begin TEXT

Configure the Pipeline
The configuration steps are as follows. Technically they need not be configured in order, though it helps to do so to make things easy to follow.
-
Create the Pipeline
-
Add Node Properties
-
Add Link Features
-
Configure Relationship Splits
-
Add Model Candidates
To get started, create the pipeline by running the following command:
CALL gds.beta.pipeline.linkPrediction.create('pipe');
This stores the pipeline in the pipeline catalog.
Next, we can add node properties, just like we did with the node classification pipeline.
For this example, let’s use fastRP node embeddings with the logic that if two actors are close to each other in the ACTED_WITH
network they are more likely to also play roles in the same movies. Degree centrality is also another potentially interesting feature, i.e. more prolific actors are more likely to be in the same movies with other actors.
CALL gds.beta.pipeline.linkPrediction.addNodeProperty('pipe', 'fastRP', {
mutateProperty: 'embedding',
embeddingDimension: 128,
randomSeed: 7474
}) YIELD nodePropertySteps;
CALL gds.beta.pipeline.linkPrediction.addNodeProperty('pipe', 'degree', {
mutateProperty: 'degree'
}) YIELD nodePropertySteps;
Next we will add link features. This step configures a symmetric function that takes the properties from the node pair and computes features for the link prediction model. The types of link feature functions you can use are covered in the link prediction pipelines documentation here. For this problem we use cosine
distance and L2
for the FastRP embeddings, which are good measure of similarity/distance and hadamard
for the degree centrality which are a good measure of total magnitude between the 2 nodes.

end TEXT

### SET EXERCISE 1:
Decide whether each statement agrees with the pipeline configuration text, answering yes or no and quoting the words that settle it: (a) The configuration steps must be carried out in the listed order. (b) The degree centrality step writes its result to a property named 'degree'. (c) The fastRP embeddings are set to 128 dimensions.
### SET EXERCISE 2:
According to the pipeline configuration text, where is the pipeline stored after the create command runs?
### SET EXERCISE 3:
Write the next part of the link prediction pipeline text, picking up right after its final sentence.
The lines after this text are separate material and are not part of the pipeline configuration text.

begin RAW RECORDS

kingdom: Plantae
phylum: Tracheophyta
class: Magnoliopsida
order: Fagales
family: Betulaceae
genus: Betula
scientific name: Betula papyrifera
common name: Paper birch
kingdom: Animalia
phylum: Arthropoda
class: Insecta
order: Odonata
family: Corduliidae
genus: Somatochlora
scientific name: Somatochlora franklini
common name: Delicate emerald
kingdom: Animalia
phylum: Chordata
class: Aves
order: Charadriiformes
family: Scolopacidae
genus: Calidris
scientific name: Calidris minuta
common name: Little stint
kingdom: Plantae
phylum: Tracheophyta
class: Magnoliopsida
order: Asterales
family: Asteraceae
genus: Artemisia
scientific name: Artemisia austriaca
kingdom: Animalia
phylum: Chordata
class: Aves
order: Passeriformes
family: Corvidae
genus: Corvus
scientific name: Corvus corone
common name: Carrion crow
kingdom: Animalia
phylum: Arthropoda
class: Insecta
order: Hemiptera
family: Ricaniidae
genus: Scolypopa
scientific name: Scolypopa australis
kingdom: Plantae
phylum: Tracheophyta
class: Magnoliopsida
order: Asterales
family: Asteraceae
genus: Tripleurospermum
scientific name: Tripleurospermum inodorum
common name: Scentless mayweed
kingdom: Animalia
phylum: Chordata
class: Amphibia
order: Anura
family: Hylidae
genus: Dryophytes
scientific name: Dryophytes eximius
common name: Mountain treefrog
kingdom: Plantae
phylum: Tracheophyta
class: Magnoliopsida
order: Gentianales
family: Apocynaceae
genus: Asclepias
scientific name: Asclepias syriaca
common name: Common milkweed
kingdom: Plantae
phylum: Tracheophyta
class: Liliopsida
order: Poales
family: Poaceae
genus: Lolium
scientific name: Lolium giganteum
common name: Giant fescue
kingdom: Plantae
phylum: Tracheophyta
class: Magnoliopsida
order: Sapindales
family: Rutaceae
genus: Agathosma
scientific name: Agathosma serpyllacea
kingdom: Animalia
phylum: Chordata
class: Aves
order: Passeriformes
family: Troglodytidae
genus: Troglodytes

end RAW RECORDS

### WRITTEN REPLY 1:
(a) No: "Technically they need not be configured in order"
(b) Yes: "mutateProperty: 'degree'"
(c) Yes: "embeddingDimension: 128"

### WRITTEN REPLY 2:
It is stored in the pipeline catalog.

### WRITTEN REPLY 3:
CALL gds.beta.pipeline.linkPrediction.addFeature('pipe', 'l2', {
nodeProperties: ['embedding']
}) YIELD featureSteps;
CALL gds.beta.pipeline.linkPrediction.addFeature('pipe', 'cosine', {
nodeProperties: ['embedding']
}) YIELD featureSteps;
CALL gds.beta.pipeline.linkPrediction.addFeature('pipe', 'hadamard', {
nodeProperties: ['degree']
}) YIELD featureSteps;
After that we configure the relationship splitting which sets the train/test/feature set proportions, the negative sampling ratio, and the number of validations folds used in cross-validation. For our example, we will split the relationship into 20% test, 40% train, and 40% feature-input. This gives us a good balance between all the sets. We will also use 2.0 for the negative sampling ratio, giving us a sizable negative example for demonstration that won’t take too long to estimate. In the context of link prediction, a negative example is any node pair without a link between it. These are randomly sampled in the relationship splitting step. You can read more on different strategies for setting the negative sample ratio in the Link Prediction Pipelines documentation.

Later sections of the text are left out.